### What to do
Search the records for lines that contain the word "Catolică". Copy them all.

+++ Source material +++

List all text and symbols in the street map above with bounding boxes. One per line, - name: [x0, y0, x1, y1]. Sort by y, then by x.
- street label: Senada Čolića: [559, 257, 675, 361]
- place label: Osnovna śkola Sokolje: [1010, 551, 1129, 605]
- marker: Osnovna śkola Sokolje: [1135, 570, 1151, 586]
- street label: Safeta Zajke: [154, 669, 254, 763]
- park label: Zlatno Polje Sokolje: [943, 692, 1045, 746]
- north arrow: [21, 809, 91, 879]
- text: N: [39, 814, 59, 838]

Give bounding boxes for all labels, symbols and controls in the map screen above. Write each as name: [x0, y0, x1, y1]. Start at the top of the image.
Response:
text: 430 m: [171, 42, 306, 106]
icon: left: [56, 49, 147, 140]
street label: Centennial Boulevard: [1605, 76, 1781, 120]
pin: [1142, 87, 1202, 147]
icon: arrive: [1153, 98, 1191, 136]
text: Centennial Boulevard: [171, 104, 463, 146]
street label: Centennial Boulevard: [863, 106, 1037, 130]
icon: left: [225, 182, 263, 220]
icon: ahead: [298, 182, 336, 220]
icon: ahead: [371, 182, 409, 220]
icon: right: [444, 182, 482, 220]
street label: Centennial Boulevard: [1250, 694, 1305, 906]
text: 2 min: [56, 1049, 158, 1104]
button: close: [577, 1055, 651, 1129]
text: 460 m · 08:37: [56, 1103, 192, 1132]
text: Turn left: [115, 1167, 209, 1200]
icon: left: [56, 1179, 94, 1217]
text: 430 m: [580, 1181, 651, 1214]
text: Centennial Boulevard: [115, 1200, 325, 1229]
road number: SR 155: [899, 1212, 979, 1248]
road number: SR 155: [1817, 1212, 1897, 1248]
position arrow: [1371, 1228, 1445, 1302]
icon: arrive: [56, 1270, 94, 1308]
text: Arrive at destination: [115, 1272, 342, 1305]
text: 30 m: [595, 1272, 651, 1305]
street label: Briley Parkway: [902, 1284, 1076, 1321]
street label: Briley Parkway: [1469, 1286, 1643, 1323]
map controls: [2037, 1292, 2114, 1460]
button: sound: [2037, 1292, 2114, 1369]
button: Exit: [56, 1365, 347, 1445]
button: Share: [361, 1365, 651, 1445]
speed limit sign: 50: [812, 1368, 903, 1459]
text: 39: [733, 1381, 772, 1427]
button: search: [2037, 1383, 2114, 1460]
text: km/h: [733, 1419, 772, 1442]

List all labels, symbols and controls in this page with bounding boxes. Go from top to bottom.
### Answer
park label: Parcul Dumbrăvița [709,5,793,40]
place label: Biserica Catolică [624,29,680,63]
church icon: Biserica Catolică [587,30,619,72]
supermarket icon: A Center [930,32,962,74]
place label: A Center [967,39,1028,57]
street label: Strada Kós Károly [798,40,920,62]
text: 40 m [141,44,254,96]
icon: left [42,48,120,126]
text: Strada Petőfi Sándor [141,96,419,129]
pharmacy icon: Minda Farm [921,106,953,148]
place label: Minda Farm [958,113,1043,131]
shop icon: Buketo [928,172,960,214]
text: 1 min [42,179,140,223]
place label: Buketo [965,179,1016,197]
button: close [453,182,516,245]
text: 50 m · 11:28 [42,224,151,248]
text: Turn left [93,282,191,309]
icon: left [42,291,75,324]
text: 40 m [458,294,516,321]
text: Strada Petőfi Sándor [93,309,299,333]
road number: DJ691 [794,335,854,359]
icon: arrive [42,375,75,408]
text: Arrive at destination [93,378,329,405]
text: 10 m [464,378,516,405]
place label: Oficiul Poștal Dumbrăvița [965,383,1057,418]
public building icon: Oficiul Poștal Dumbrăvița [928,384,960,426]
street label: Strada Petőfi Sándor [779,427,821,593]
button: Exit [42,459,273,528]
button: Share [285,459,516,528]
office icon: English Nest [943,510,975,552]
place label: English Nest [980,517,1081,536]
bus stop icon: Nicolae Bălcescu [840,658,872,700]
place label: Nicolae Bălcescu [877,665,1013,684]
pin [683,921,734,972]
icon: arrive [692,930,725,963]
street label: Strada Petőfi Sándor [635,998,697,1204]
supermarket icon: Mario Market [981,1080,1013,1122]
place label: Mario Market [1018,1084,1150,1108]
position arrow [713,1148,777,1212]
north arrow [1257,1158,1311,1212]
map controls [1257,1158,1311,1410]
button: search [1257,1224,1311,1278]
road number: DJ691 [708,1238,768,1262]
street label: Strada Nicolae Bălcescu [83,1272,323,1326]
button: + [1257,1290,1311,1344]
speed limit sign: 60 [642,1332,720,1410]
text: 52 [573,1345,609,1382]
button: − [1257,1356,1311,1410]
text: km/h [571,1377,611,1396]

+++

### Solution to this exercise
place label: Biserica Catolică [624,29,680,63]
church icon: Biserica Catolică [587,30,619,72]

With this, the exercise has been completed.